The yield on UK two-year bonds dropped to a fresh record low on Tuesday as a risk-off mood on global markets drove investors towards haven assets such as bonds.
Key European markets Frankfurt and Paris closed around 1pc lower as fears resurfaced over a spike in coronavirus infections and renewed lockdowns. Fiona Cincotta, City Index analyst, said: “The shutdown fuels fears that the growing number of coronavirus cases will hamper the fragile economic recovery.”
However, rises for some of London’s biggest listed groups – including energy giants Shell and BP – helped the FTSE 100 outperform its continental peers. The benchmark index closed 0.06pc higher at 6,179.75, also thanks to a weaker pound after data showed that the UK economy shrank by almost a fifth in the three months to April. The more domestically focused FTSE 250 slumped 1.21pc to 17,174.69.
Telecoms groups BT and Vodafone jumped 4.05pc and 1.66pc respectively, after the Government set out a seven-year timetable for the removal of Huawei equipment from Britain’s fledgling 5G infrastructure. The window gives them more time than had been expected to pull the Chinese group’s tech out of their networks. The decision is likely to benefit European rivals such as Nokia and Ericsson.
Meanwhile, hazard detection firm Halma was among the FTSE 100’s biggest fallers, dropping 104p, or 4.5pc, to £21.87 after analysts warned of the pandemic’s impact on the group.
It reported an adjusted full-year pre-tax profit of £267m, in line with expectations, but Stifel’s Mark Davies Jones said the outlook was weaker than expected. “Halma’s numbers look relatively resilient but not immune – indeed it appears that the pandemic impact is set to be greater than we had allowed for,” he wrote.

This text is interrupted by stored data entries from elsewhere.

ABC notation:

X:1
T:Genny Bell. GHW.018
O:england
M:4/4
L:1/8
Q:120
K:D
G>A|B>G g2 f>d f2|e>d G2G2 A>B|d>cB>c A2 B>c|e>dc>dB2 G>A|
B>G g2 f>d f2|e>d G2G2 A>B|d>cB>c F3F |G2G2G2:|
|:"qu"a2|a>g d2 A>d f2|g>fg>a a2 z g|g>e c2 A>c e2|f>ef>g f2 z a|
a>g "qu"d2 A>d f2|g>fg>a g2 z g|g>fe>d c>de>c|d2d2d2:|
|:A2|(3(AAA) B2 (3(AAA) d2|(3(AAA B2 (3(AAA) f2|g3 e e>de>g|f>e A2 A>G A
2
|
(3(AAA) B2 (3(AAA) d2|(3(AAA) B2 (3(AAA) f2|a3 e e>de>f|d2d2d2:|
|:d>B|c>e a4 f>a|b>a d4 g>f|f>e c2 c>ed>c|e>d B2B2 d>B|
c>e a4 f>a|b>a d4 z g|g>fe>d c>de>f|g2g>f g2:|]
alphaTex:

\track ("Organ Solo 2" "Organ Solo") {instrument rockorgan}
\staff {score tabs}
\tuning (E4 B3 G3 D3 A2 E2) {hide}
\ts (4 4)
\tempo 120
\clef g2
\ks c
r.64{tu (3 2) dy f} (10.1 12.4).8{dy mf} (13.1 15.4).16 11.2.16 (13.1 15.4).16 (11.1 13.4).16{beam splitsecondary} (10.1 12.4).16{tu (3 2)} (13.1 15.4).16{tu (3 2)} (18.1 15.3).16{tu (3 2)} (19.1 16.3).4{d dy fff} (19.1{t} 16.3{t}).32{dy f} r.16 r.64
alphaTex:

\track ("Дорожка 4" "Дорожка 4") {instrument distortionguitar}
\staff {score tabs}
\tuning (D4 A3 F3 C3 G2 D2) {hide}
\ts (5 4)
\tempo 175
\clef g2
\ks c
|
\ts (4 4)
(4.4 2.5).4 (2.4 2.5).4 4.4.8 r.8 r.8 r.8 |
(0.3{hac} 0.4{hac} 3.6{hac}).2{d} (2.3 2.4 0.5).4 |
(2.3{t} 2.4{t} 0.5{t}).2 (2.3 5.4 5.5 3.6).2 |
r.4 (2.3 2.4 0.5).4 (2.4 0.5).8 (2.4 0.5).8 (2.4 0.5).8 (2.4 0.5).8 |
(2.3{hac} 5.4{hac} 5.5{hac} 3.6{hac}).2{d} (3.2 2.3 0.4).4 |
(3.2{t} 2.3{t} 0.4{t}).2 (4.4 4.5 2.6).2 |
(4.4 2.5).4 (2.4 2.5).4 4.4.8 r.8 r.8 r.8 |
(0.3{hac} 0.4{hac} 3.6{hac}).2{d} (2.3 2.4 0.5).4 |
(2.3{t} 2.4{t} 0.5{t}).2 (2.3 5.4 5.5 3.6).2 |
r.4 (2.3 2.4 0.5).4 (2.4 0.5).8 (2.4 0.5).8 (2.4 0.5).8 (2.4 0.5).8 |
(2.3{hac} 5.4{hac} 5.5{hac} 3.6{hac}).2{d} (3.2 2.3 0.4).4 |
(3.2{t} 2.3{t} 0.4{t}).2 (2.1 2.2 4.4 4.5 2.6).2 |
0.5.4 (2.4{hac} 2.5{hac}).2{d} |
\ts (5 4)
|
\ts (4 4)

Scottish Mortgage Trust was the biggest faller on the blue-chip index, dropping 66p to 893p after an overnight sell-off in US tech stocks. Its share price had hit a record high last week.
On the FTSE 250, intellectual property investor IP Group climbed 1.2p to 66.2p after netting £53.6m for the sale of a 5.6pc stake in Ceres Power Holdings, a clean energy company.
The group is pursuing a scheme of divestments and sales that has so far raised more than £160m.
Elsewhere, online white goods retailer AO World reversed early gains after cautious analyst commentary.
The group said UK sales had jumped more than 20pc as lockdown forced customers online – cutting its full-year operating losses to £3.8m, from £13m the prior year. But Shore Capital analysts cautioned shoppers may delay big-ticket purchases as a result of the current economic uncertainty. Shares ended 23p lower at 141p, a fall of 14pc.